# TEXT SECTION

───

4.3. Experimental Results

Indian Pines Dataset: As shown in Table 2 and Figure 5, CF-Mamba achieves the best performance with an OA of 97.77%, AA of 96.00%, and Kappa coefficient of 97.46%. Compared to advanced state-space-based methods 3DSS-Mamba, S2-Mamba, and CenterMamba, our method improves OA by 1.82%, 0.51%, and 1.07%, respectively, and improves AA by 4.92%, 1.72%, and 1.27%, respectively. These improvements are particularly significant given the challenges of low spatial resolution and severe mixed pixels in the Indian Pines dataset.
Notably, CF-Mamba demonstrates exceptional discriminative power across multiple agricultural categories with similar spectral features. Specifically, it achieves perfect classification accuracy of 100.00% on Class 4 (Corn), Class 7 (Grass-pasture-mowed), Class 8 (Hay-windrowed), Class 13 (Wheat), and Class 14 (Woods). These results fully validate the effectiveness of capturing continuous spectral evolution trends through the AHSE module, combined with extracting discrete fine-grained features via the IISE module. Although other SSM-based methods also achieve 100% accuracy on certain classes, CF-Mamba attains perfect classification on more classes while maintaining higher overall classification stability and average accuracy, further demonstrating the significant advantages of the continuous–discrete collaborative framework in addressing the challenges of “same object, different spectrum” and “different object, same spectrum.”
Houston 2013 Dataset: The classification results for the Houston 2013 dataset are summarized in Table 3. Despite the “ceiling effect” where most deep learning models exceed 95% accuracy, CF-Mamba further pushes the limit, increasing the OA to 99.06%. Compared to advanced state-space-based methods 3DSS-Mamba, S2-Mamba, and CenterMamba, our method achieves improvements of 2.99%, 0.96%, and 1.47% in OA, respectively. Detailed comparisons reveal that CF-Mamba significantly reduces confusion between different urban land cover categories. For example, in Class 12 (Parking Lot1) and Class 13 (Parking Lot2), which share similar geometric structures, our model achieves near-perfect accuracies of 99.97% and 99.32%, respectively, substantially outperforming the baseline 3DSS-Mamba (98.06% and 96.15%) as well as other SSM-based methods. This robustness in complex urban scenes validates the effectiveness of the Confluence Gating Unit (CGU). By utilizing continuous contextual information to provide consistency regularization for discrete features, the CGU effectively filters out shadow effects and texture fragmentation noise common in high-resolution urban imagery, ensuring that visually similar objects are accurately distinguished based on their intrinsic spatial–spectral consistency.

───

# RECORD SET
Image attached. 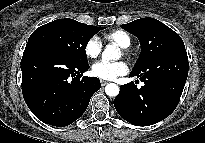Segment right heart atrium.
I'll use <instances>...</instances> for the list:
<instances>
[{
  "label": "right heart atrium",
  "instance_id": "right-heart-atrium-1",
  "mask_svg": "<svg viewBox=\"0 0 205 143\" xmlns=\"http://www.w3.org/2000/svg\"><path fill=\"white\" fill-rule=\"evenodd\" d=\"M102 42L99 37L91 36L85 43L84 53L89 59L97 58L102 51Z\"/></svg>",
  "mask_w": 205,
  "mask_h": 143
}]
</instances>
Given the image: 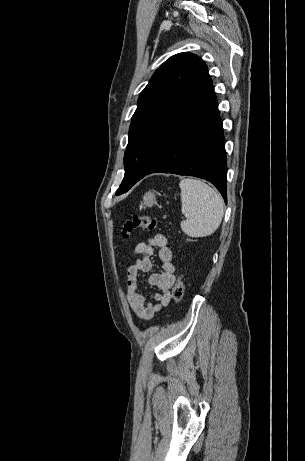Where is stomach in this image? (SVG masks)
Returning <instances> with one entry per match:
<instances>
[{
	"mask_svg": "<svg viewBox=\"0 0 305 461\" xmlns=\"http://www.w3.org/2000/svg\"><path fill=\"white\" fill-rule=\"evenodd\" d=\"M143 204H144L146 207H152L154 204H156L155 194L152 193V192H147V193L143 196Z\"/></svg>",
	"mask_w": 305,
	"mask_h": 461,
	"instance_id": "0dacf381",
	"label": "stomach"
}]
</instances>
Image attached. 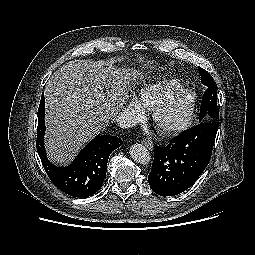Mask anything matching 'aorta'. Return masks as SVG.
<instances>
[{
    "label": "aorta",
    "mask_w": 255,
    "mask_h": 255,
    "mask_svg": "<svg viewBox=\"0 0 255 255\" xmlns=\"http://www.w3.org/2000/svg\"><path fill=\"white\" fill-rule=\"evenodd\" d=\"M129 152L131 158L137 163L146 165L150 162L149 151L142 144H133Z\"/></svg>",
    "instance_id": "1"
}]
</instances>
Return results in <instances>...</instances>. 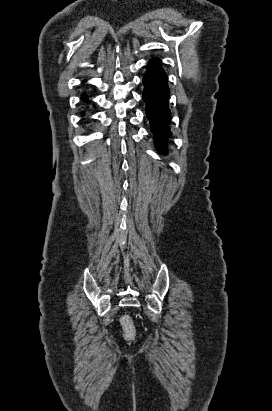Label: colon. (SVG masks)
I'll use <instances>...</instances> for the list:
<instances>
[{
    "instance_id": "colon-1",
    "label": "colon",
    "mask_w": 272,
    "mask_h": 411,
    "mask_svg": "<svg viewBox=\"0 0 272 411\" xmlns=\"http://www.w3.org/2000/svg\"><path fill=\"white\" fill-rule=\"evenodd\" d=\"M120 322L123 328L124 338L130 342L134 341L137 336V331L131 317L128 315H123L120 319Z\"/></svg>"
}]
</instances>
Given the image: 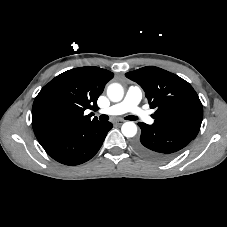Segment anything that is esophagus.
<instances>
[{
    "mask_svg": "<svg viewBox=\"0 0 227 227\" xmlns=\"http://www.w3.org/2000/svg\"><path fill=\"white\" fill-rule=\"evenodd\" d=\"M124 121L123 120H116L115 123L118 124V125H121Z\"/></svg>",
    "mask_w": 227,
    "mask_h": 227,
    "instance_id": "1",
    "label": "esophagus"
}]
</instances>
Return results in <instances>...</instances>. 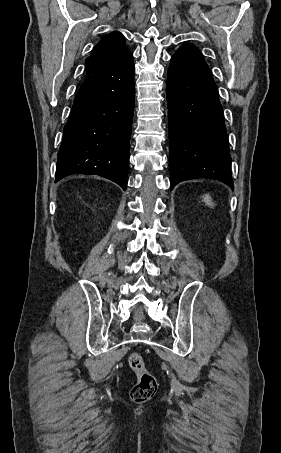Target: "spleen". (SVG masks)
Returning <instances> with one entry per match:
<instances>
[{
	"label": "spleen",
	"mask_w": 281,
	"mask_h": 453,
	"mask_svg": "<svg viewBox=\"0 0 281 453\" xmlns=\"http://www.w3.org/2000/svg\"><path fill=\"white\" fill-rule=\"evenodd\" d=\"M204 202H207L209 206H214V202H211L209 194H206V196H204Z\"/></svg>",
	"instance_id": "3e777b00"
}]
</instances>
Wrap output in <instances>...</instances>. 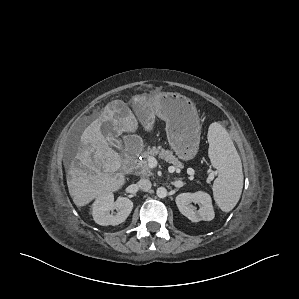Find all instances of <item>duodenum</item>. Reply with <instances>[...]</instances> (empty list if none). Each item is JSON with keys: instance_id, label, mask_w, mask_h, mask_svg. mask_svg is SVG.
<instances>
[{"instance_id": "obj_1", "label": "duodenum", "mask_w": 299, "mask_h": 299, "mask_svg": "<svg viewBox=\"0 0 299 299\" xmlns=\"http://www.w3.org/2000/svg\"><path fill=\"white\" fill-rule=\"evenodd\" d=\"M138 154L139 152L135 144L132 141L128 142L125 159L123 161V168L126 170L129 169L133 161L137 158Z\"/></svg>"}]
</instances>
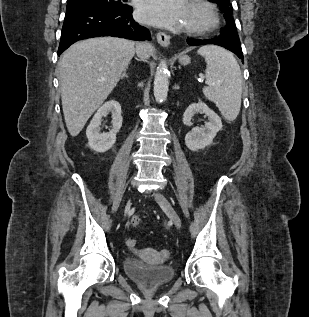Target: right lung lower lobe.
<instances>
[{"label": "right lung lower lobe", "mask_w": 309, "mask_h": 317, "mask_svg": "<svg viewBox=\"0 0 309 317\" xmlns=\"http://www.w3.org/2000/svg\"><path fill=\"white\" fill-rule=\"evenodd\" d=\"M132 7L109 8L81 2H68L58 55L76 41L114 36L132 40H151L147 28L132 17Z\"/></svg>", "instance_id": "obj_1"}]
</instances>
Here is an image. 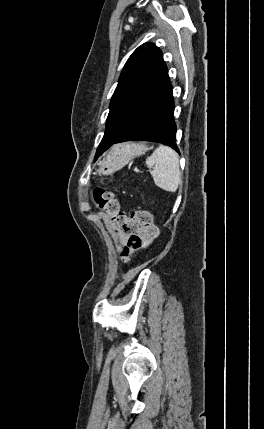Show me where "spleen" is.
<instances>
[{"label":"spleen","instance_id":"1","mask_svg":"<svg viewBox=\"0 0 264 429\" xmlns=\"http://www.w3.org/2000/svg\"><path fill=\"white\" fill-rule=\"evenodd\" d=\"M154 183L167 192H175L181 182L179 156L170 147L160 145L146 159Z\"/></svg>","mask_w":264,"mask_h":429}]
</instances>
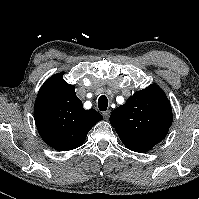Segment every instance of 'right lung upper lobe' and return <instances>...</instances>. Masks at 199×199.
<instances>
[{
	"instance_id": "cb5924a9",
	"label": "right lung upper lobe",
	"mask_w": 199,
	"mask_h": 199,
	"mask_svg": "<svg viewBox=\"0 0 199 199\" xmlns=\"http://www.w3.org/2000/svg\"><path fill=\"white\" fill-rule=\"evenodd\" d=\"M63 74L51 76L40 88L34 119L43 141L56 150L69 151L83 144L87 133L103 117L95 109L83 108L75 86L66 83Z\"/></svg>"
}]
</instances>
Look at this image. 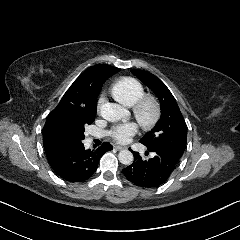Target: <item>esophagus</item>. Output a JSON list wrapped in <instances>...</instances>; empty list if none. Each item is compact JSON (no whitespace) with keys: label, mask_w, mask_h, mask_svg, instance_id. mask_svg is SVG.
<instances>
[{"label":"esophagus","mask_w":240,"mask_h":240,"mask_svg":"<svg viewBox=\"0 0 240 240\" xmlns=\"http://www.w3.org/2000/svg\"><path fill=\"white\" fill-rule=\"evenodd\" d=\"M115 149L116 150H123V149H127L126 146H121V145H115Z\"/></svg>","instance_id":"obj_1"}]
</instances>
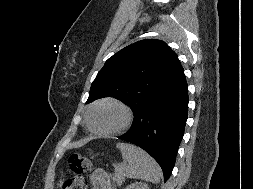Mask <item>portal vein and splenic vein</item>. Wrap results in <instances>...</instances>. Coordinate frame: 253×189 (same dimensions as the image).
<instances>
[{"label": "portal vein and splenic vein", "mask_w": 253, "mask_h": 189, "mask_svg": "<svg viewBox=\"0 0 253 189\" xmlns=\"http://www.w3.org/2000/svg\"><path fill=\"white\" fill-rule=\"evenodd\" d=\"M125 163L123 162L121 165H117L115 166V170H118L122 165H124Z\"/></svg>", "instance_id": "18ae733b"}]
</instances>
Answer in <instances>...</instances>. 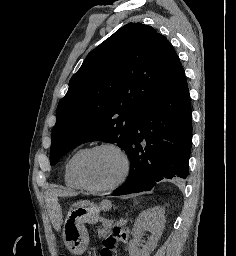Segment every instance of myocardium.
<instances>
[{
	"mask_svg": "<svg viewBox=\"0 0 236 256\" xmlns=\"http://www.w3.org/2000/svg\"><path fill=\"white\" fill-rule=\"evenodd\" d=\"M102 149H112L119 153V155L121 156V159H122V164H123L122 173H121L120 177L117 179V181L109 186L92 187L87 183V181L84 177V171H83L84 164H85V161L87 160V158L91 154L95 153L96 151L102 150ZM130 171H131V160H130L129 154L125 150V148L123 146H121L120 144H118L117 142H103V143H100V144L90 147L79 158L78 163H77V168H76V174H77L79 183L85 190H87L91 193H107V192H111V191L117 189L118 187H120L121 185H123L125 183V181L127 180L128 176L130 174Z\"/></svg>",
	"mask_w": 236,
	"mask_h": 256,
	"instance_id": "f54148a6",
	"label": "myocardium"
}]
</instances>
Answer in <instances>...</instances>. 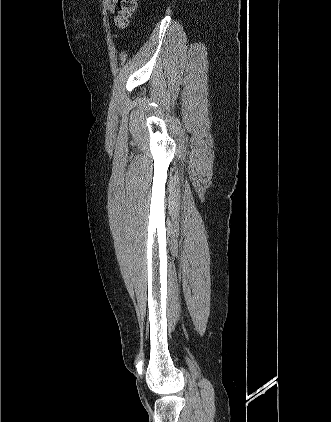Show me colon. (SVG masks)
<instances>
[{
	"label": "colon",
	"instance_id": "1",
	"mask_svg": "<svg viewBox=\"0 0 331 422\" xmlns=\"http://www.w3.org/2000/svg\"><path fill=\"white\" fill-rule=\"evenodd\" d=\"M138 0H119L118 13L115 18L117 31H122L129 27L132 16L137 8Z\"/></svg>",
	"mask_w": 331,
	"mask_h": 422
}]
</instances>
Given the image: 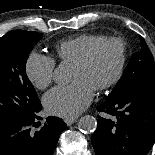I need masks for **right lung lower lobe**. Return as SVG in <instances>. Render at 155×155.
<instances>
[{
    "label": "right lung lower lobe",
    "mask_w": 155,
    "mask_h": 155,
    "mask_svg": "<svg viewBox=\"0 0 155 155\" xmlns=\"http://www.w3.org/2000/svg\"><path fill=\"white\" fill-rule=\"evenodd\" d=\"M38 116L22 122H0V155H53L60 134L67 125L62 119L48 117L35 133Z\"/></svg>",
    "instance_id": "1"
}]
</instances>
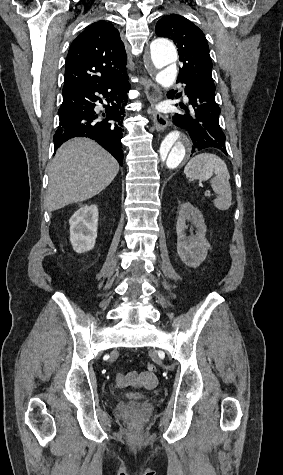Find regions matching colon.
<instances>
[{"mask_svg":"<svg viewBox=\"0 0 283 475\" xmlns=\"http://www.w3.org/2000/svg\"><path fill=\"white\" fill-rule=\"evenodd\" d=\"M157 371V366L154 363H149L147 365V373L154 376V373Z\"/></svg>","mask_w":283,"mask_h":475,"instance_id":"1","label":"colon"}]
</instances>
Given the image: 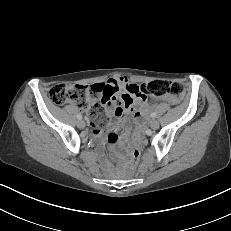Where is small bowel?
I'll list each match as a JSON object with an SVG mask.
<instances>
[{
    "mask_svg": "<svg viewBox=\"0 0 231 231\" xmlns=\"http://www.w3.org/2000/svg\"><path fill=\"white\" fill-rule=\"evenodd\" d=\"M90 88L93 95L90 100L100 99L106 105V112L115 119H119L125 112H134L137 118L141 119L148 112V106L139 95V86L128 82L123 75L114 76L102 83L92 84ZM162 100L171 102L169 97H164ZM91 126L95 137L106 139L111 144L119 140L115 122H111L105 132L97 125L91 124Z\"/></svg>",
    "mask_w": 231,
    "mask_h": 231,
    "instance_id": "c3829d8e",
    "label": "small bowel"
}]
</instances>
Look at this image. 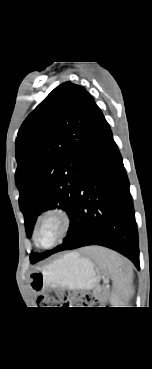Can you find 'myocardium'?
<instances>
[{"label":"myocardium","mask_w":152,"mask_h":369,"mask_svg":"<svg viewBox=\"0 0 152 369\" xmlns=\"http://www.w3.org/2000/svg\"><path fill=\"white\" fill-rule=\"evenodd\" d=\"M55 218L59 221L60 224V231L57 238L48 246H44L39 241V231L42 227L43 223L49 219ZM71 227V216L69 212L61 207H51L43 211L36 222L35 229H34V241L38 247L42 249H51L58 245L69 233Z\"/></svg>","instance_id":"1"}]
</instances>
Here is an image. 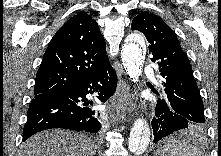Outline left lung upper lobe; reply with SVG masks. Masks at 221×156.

───

# JOB A
From the experimental results text, list every Indian Pines class on which CF-Mamba reaches 100.00% accuracy, with each class number and its name.
# JOB B
Carry the experimental results text forward, starting right after its last sentence.

# EXPECTED OUTPUT A
Class 4 (Corn), Class 7 (Grass-pasture-mowed), Class 8 (Hay-windrowed), Class 13 (Wheat), Class 14 (Woods)

# EXPECTED OUTPUT B
Pavia University Dataset: As shown in Figure 6 and Table 4, CF-Mamba demonstrated a significant advantage on the ROSIS dataset, achieving an OA of 99.68%, nearly reaching the saturation limit for this benchmark. Compared to advanced state-space-based methods 3DSS-Mamba, S2-Mamba, and CenterMamba, our method achieves improvements of 0.79%, 0.83%, and 2.38% in OA, respectively. The advantages were most pronounced in categories with narrow linear structures and fine-grained textures. For Class 2 (Meadows) and Class 8 (Self-blocking bricks), CF-Mamba achieved perfect or near-perfect accuracies of 100.00% and 99.85%, respectively, substantially outperforming Transformer-based models (e.g., SF, DCTN), which often suffer from boundary blurring due to resolution loss during patch embedding. Furthermore, our model also achieved 100.00% accuracy on Class 6 (Bare soil) and Class 7 (Bitumen), further demonstrating its robustness in handling diverse material types. In contrast, CF-Mamba preserved fine-grained discrete features through the IISE interaction mechanism and enhanced the sharpness of continuous features at object edges via the CGU “detail feedback” strategy, enabling pixel-level precision for small targets and linear objects.
WHU-Hi-Longkou Dataset: The results for the Longkou dataset are presented in Figure 7 and Table 5. Due to its extremely high spatial resolution (0.463 m) and rich texture features, most deep learning models exceed 98% OA on this dataset. CF-Mamba achieved the highest OA of 99.59%, though the performance gain was more gradual. Compared to advanced state-space-based methods 3DSS-Mamba, S2-Mamba, and CenterMamba, our method achieves improvements of 0.04%, 0.20%, and 0.86% in OA, respectively, while its AA (98.54%) is slightly lower than 3DSS-Mamba’s 98.90% but higher than S2-Mamba (97.69%) and CenterMamba (95.29%). This can be attributed to the highly concentrated distribution and strong anisotropic strip features of certain crops (e.g., Class 3 Sesame); while the AHSE module captured these structures, the complexity introduced by the dual-path mechanism might have led to slight overfitting on some small-sample fragmented objects. Nevertheless, CF-Mamba maintained near-perfect recognition rates for major classes like Class 1 (Corn) and Class 4 (Broad-leaf soybean) with accuracies of 99.97% and 99.81%, respectively, proving its basic robustness in high-resolution agricultural remote sensing scenarios.

4.4. Feature Visualization

To further qualitatively evaluate the feature representation capability of the proposed CF-Mamba, we utilize the t-distributed stochastic neighbor embedding (t-SNE) algorithm to visualize the high-dimensional features extracted by the network. Specifically, the output features from the final global average pooling layer are projected into a two-dimensional space. The visualization results from the IP dataset are presented in Figure 8.

As illustrated in Figure 8, the feature embeddings generated by CF-Mamba exhibit excellent discriminative properties. Data points belonging to the same land-cover categories are tightly clustered together, demonstrating high intra-class compactness. Meanwhile, different categories are well separated with distinct boundaries, indicating strong inter-class separability. This visualization intuitively verifies that the proposed dual-path collaborative framework—incorporating the continuous modeling path (AHSE) and the discrete interaction path (IISE)—can effectively decouple spectral–spatial redundancy and extract highly discriminative representations, thereby facilitating accurate hyperspectral image classification.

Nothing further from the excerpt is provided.